> ASSIGNED TASK:
The expected output is every entry, repeated exactly.

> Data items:
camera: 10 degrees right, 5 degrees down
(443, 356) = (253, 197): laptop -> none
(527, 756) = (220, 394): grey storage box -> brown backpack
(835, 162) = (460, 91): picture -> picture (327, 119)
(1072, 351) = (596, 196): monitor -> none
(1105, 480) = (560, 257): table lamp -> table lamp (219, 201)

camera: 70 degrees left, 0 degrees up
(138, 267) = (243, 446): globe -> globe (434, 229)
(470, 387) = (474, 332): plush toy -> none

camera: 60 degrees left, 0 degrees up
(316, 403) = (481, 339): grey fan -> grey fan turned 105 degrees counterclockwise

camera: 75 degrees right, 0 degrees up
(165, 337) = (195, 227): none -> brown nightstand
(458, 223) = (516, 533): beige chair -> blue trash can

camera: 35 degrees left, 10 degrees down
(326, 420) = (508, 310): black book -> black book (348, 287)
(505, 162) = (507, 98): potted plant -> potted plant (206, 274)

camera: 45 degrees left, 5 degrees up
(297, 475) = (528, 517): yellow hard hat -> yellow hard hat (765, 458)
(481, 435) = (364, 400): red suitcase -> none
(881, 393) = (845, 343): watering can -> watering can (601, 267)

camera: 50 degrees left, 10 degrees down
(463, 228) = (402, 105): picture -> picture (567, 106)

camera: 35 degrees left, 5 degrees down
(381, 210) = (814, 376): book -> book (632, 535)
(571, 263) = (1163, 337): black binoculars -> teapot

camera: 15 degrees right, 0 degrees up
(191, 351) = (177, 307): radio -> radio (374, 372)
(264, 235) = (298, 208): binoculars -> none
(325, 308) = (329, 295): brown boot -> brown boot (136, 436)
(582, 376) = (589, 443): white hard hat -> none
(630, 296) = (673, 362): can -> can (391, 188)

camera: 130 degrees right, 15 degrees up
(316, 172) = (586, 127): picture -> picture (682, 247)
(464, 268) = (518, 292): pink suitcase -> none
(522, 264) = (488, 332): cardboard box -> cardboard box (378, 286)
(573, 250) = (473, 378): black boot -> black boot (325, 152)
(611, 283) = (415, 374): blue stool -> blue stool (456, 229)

> SOLUTION BELOW:
camera: 10 degrees right, 5 degrees down
(443, 356) = (253, 197): laptop -> none
(527, 756) = (220, 394): grey storage box -> brown backpack
(835, 162) = (460, 91): picture -> picture (327, 119)
(1072, 351) = (596, 196): monitor -> none
(1105, 480) = (560, 257): table lamp -> table lamp (219, 201)

camera: 70 degrees left, 0 degrees up
(138, 267) = (243, 446): globe -> globe (434, 229)
(470, 387) = (474, 332): plush toy -> none

camera: 60 degrees left, 0 degrees up
(316, 403) = (481, 339): grey fan -> grey fan turned 105 degrees counterclockwise

camera: 75 degrees right, 0 degrees up
(165, 337) = (195, 227): none -> brown nightstand
(458, 223) = (516, 533): beige chair -> blue trash can

camera: 35 degrees left, 10 degrees down
(326, 420) = (508, 310): black book -> black book (348, 287)
(505, 162) = (507, 98): potted plant -> potted plant (206, 274)

camera: 45 degrees left, 5 degrees up
(297, 475) = (528, 517): yellow hard hat -> yellow hard hat (765, 458)
(481, 435) = (364, 400): red suitcase -> none
(881, 393) = (845, 343): watering can -> watering can (601, 267)

camera: 50 degrees left, 10 degrees down
(463, 228) = (402, 105): picture -> picture (567, 106)

camera: 35 degrees left, 5 degrees down
(381, 210) = (814, 376): book -> book (632, 535)
(571, 263) = (1163, 337): black binoculars -> teapot

camera: 15 degrees right, 0 degrees up
(191, 351) = (177, 307): radio -> radio (374, 372)
(264, 235) = (298, 208): binoculars -> none
(325, 308) = (329, 295): brown boot -> brown boot (136, 436)
(582, 376) = (589, 443): white hard hat -> none
(630, 296) = (673, 362): can -> can (391, 188)

camera: 130 degrees right, 15 degrees up
(316, 172) = (586, 127): picture -> picture (682, 247)
(464, 268) = (518, 292): pink suitcase -> none
(522, 264) = (488, 332): cardboard box -> cardboard box (378, 286)
(573, 250) = (473, 378): black boot -> black boot (325, 152)
(611, 283) = (415, 374): blue stool -> blue stool (456, 229)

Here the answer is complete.